COLUMBIA, S.C. – The South Carolina Legislature has passed child protections that ban harmful puberty blockers, hormone treatments, and irreversible mutilating surgeries for minors and prevents schools from withholding information from a parent if their child experiences gender confusion.
The law, HB 4624, overwhelmingly passed in the South Carolina Senate 28-8 and in the House 67-26. Governor Henry McMaster has expressed support for the bill and is expected to sign it into law. The law will take effect immediately upon the governor’s signature and would make South Carolina the 25th state to protect children from these experimental and dangerous procedures.

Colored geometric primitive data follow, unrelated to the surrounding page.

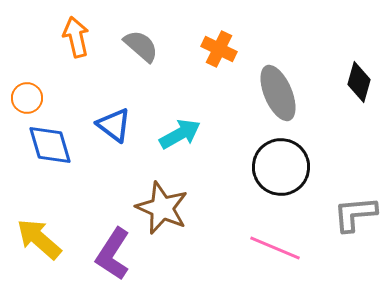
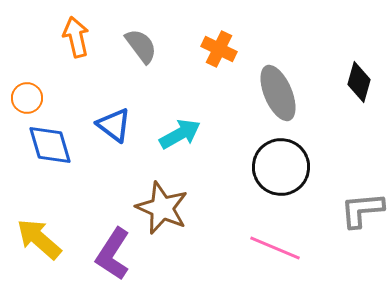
gray semicircle: rotated 12 degrees clockwise
gray L-shape: moved 7 px right, 4 px up
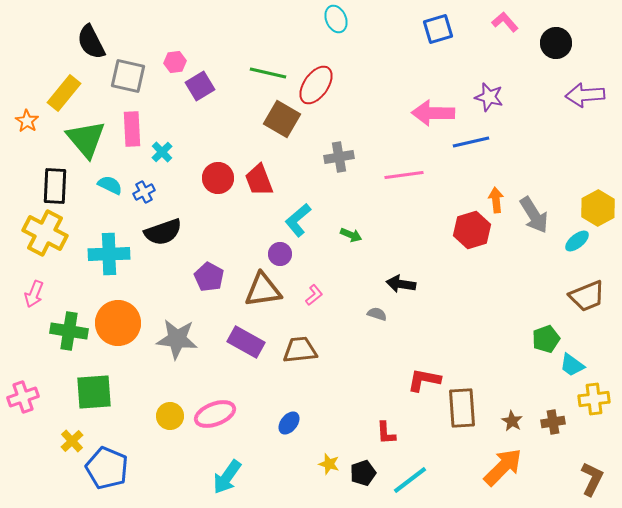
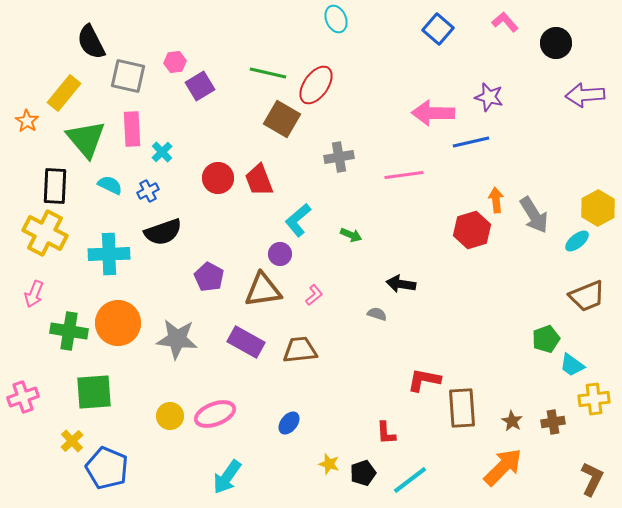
blue square at (438, 29): rotated 32 degrees counterclockwise
blue cross at (144, 192): moved 4 px right, 1 px up
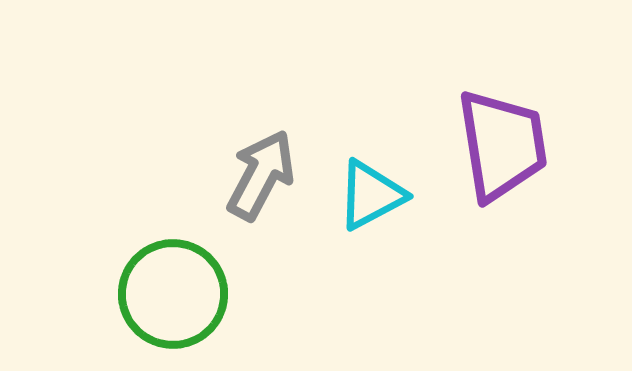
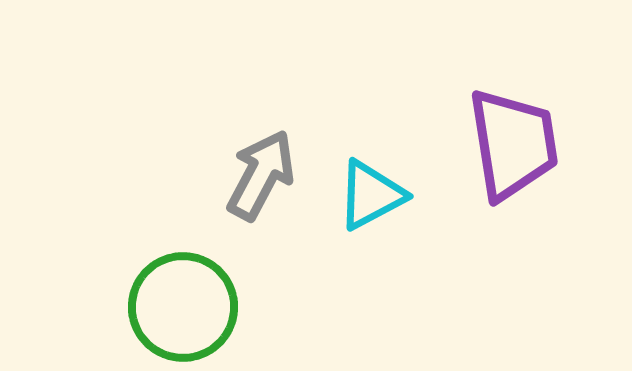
purple trapezoid: moved 11 px right, 1 px up
green circle: moved 10 px right, 13 px down
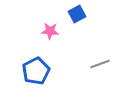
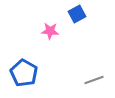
gray line: moved 6 px left, 16 px down
blue pentagon: moved 12 px left, 2 px down; rotated 16 degrees counterclockwise
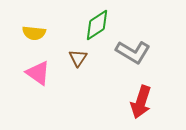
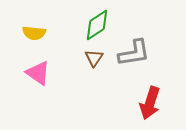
gray L-shape: moved 1 px right, 1 px down; rotated 40 degrees counterclockwise
brown triangle: moved 16 px right
red arrow: moved 9 px right, 1 px down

The new law states that a health care professional “shall not knowingly provide gender transition procedures to a person under eighteen years of age” and prohibits “public school staff and officials from withholding knowledge of a minor’s perception of their gender from the minor’s parents.” According to the bill’s text, health care professionals who violate the law are “guilty of inflicting great bodily injury upon a child” and risk losing their medical licenses. The law requires minors who have already begun using puberty blockers or hormones before August 1, 2024, to have their regimen “systematically reduced” so they are be weaned off the drugs no later than January 31, 2025. The law also prohibits state taxpayer dollars from “directly or indirectly” paying for these procedures.
Traditionally, hormone blockers are used to treat prostate cancer in adult men, that is until doctors in the Netherlands began using them to attempt “gender transitions” in the 1990s. Attempting “gender transition” in part with puberty blockers then became known as the “Dutch Protocol,” yet these drugs have never received full approval from any government. While the Dutch government is now investigating puberty blockers, a large body of evidence reveals that puberty blockers and hormones cause irreversible harm to children and adults alike, such as cardiovascular disease, cancer, and infertility. In fact, the warning labels on two commonly used puberty blockers, such as Lupron and Supprelin, warn about adverse emotional effects, including mood alterations, crying, aggression, convulsions, and increased fluid pressure around the brain. Further research shows that these drugs as well as mutilating surgeries do not relieve gender confusion nor improve suicide rates.
Even though the evidence shows gender procedures are dangerous, health care practitioners have stated genital surgeries can cost between $20,000 to $100,000 while drugs halting puberty can cost about $1,200 per month. The “gender surgery industry,” which is expected to grow to a $5 billion industry by 2030, continues to administer these drugs and surgically mutilate children despite the increasing number of laws and surging amount of research and data.
South Carolina’s new law also strengthens parents’ rights by requiring schools to “immediately notify in writing” if their child expresses gender confusion or requests to use pronouns that do not align with their biological sex.
According to Parents Defending Education, a grassroots organization promoting non-political education in the public classroom, at least 1,062 U.S. school districts have adopted secrecy policies to keep parents in the dark regarding any change in their child’s gender-related behavior. The policies span across 37 states and the District of Columbia covering more than 18,000 schools with nearly 11 million children enrolled. A 2023 survey by Center Square Voter’s Voice Poll and Noble Predictive Insights showed 66 percent of politically diverse Americans believe schools and teachers should “be obligated to inform parents” if a child changes the way they identify or changes their preferred pronouns. In September 2023, a federal district judge temporarily blocked a San Diego school district from forcing two Christian teachers to lie to parents and hide students’ gender confusion. However, judges in New Jersey and California have blocked school districts from informing parents about students’ gender confusion allowing schools to keep parents from getting involved.
Liberty Counsel Founder and Chairman Mat Staver said, “South Carolina has taken a major step to protect children from the harmful LGBT agenda. There are only two genders and both the medical community and public education system need to renounce the insanity of gender ideology. Counseling is the only rational and medically sound option for gender confusion, and moreover, parents have the right to direct the upbringing of their children. More states need to act similarly to protect children from irreversible harm.”